The chief executive of a major Australian developer has gone against common thinking, saying local housing issues are caused by a lack of supply, not foreign investors.

Property developer Mirvac has updated its figures, saying that it is on track with estimates to grow earnings by about 12 to 12.3 cents per share in 2014/2015.

The firm says a buoyant housing market has kept it on an upswing, and it will look to release about 2,700 residential lots in the current financial year.

Along with the new figures, Mirvac CEO Susan Lloyd-Hurwitz commented on issues facing the housing market.

“There is a fundamental undersupply and the excess demand, driven by immigration, primarily, is driving the market – it’s not about foreign investment or investor activity,” Ms Lloyd-Hurwitz said.

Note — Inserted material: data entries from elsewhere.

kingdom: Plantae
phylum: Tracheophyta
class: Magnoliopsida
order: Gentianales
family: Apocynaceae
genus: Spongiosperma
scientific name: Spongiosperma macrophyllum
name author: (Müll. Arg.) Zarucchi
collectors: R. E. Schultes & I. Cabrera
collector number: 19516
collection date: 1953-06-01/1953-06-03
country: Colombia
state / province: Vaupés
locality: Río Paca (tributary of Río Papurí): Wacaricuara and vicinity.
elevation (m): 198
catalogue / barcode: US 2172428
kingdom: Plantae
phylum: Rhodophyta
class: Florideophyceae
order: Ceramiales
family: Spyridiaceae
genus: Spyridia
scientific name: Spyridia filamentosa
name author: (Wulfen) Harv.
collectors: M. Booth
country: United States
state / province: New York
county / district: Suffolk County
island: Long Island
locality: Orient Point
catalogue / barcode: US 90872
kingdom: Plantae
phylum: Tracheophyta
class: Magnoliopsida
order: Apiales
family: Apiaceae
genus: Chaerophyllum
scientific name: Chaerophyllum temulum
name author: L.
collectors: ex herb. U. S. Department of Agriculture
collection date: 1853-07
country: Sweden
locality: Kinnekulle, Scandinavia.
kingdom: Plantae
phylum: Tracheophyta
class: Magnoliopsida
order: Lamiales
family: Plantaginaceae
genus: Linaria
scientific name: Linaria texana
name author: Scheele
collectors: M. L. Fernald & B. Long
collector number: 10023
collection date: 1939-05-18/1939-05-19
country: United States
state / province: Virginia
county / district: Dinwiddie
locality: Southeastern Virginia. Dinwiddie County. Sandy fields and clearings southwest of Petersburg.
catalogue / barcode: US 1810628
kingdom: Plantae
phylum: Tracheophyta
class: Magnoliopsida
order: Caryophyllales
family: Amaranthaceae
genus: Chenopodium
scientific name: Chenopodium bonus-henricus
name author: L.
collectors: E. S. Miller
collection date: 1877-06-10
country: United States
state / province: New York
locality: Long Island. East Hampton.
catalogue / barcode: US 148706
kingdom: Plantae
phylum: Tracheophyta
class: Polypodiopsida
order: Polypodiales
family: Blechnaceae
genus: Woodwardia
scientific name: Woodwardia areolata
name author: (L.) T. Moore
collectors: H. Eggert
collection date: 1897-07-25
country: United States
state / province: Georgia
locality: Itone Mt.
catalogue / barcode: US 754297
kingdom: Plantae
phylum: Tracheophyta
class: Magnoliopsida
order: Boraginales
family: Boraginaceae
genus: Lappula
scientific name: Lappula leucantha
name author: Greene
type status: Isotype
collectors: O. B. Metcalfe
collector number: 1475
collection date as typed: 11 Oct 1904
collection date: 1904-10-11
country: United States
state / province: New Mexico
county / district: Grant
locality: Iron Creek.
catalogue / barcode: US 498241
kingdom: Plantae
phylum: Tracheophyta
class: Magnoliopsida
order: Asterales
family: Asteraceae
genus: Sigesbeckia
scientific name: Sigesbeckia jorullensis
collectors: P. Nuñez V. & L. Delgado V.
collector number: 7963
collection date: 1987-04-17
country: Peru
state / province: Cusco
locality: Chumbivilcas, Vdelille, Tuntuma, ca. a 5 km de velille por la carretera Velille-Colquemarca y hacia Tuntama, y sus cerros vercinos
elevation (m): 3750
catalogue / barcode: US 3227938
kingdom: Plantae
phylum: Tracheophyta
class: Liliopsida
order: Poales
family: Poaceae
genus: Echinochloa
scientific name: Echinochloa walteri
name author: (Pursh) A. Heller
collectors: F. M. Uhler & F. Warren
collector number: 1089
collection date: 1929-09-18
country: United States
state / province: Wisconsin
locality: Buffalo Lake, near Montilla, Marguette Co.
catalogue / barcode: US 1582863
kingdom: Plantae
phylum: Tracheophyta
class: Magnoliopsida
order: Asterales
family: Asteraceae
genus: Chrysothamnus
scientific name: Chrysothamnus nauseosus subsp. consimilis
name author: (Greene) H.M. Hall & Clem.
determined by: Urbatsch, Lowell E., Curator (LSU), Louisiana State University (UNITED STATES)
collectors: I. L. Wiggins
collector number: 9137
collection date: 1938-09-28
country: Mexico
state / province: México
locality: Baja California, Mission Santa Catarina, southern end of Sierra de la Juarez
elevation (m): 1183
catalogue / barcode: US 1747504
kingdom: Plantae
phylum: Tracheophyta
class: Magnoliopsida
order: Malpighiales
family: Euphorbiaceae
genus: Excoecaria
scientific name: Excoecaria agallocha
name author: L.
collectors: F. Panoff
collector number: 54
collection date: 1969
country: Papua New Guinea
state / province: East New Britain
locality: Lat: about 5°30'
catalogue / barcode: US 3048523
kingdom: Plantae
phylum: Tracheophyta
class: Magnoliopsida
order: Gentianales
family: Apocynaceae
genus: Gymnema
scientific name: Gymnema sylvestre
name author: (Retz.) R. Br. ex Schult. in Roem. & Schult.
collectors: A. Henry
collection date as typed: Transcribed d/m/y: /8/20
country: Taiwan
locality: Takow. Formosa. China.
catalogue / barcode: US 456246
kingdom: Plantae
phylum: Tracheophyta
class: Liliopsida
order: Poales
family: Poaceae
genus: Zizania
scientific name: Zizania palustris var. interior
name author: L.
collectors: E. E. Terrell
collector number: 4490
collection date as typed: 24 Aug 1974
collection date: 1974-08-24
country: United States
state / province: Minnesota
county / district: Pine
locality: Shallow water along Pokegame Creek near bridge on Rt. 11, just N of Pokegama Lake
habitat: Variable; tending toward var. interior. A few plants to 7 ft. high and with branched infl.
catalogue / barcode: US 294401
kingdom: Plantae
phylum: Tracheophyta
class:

“In terms of the supply that’s currently in the market, some of our modelling suggests that if the market as a whole continued to supply the amount of supply now for the next 10 years, we still wouldn’t soak up the demand.

“The reason why we’ve embarked on this accelerated release program, particularly focused around Sydney and apartments is because we want to move as quickly as we can while the market continues to run.”

Mirvac's chief investment officer Brett Draffen said any regulatory intervention recently flagged by the Reserve Bank, which is aimed at curbing investor activity in the housing market, as would need to be treated very carefully.

“I don’t think we’re talking about mainstream changes here because I think that would be quite risky in terms of the overall impact,” he said.

“What we’re talking about is, perhaps, some tweaking around the edges just to take a little bit of the heat off. But we don’t see that would make a massive impact to the residential markets and, therefore, to our portfolio.”